== Dataset records ==
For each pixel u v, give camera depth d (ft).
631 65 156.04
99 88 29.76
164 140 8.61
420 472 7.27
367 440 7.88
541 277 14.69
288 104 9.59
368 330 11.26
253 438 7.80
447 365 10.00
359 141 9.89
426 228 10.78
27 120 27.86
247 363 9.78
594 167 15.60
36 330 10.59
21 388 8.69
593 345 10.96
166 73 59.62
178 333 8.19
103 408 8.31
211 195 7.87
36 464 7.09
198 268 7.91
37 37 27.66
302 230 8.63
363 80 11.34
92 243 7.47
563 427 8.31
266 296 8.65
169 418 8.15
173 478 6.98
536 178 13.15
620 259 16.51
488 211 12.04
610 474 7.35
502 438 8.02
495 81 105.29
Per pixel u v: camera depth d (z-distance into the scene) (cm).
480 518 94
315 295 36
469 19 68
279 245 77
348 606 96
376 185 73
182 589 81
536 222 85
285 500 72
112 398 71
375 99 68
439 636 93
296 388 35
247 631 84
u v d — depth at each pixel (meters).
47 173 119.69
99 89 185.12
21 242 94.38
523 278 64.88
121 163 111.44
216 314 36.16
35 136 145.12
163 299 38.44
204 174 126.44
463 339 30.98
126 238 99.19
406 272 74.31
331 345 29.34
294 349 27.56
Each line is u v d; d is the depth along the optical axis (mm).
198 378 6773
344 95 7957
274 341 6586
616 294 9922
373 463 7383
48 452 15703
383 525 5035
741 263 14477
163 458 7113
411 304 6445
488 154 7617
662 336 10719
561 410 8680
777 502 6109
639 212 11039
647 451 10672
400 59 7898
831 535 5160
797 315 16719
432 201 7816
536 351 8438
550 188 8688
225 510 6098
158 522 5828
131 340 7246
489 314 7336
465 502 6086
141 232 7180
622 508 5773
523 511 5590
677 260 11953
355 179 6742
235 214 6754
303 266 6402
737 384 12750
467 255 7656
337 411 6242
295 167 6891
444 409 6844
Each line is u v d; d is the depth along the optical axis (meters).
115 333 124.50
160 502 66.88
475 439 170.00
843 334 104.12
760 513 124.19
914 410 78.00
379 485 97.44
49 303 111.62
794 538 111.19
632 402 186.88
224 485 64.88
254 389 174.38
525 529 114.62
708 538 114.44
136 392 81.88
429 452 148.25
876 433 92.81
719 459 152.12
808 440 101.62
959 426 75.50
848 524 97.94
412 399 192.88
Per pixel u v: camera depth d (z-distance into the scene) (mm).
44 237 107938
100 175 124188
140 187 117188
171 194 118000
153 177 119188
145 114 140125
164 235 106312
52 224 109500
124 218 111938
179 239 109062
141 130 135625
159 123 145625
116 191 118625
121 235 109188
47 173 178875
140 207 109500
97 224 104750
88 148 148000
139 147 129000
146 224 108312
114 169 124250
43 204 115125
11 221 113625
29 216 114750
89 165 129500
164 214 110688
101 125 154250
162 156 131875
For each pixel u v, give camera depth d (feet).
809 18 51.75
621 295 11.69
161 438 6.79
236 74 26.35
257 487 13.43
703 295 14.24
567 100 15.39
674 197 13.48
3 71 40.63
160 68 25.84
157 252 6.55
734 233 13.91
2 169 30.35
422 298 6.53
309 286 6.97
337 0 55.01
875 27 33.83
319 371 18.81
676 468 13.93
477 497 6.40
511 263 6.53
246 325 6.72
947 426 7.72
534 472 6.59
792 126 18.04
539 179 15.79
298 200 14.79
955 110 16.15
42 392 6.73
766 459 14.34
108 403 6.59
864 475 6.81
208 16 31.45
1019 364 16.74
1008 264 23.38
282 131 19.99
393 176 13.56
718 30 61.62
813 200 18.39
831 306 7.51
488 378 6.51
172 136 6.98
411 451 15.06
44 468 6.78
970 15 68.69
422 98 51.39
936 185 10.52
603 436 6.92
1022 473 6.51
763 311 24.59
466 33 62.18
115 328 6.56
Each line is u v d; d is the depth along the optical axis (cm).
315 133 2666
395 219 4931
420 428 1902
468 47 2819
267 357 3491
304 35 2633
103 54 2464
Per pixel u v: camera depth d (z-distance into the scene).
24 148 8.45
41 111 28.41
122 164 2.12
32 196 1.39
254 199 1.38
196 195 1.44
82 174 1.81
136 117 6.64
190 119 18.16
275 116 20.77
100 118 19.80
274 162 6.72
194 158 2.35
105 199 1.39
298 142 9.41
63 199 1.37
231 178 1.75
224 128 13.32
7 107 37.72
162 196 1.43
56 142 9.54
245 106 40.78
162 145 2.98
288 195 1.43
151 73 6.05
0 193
===
**Brief**
Please work out how many lines above contain the string "camera", and reply with that number alone.

**Exercise output**
5